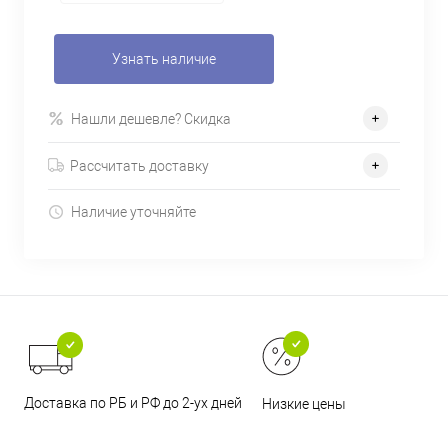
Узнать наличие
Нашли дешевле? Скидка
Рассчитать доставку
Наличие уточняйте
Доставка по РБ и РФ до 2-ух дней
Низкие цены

---

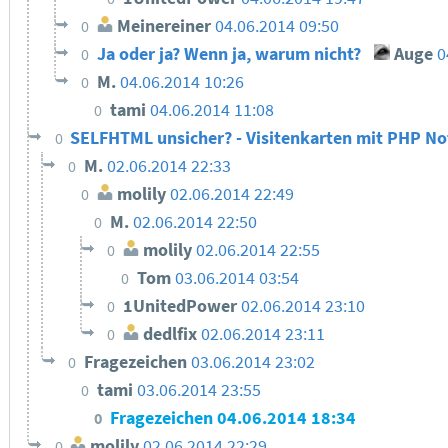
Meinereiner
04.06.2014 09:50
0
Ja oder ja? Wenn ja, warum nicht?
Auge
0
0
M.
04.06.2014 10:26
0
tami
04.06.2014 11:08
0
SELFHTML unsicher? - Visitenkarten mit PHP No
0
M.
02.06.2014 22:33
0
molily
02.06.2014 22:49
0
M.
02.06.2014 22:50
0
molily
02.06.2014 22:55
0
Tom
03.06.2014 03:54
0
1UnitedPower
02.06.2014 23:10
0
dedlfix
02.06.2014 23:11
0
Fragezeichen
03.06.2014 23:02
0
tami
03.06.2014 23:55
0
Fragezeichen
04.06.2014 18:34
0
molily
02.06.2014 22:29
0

#### [Task to complete]
Reproduce verbatim the lines of the data from the line containing "Узнать наличие" through the line containing "Низкие цены", including both of those lines.

#### [Result of this task]
Узнать наличие
Нашли дешевле? Скидка
Рассчитать доставку
Наличие уточняйте
Доставка по РБ и РФ до 2-ух дней
Низкие цены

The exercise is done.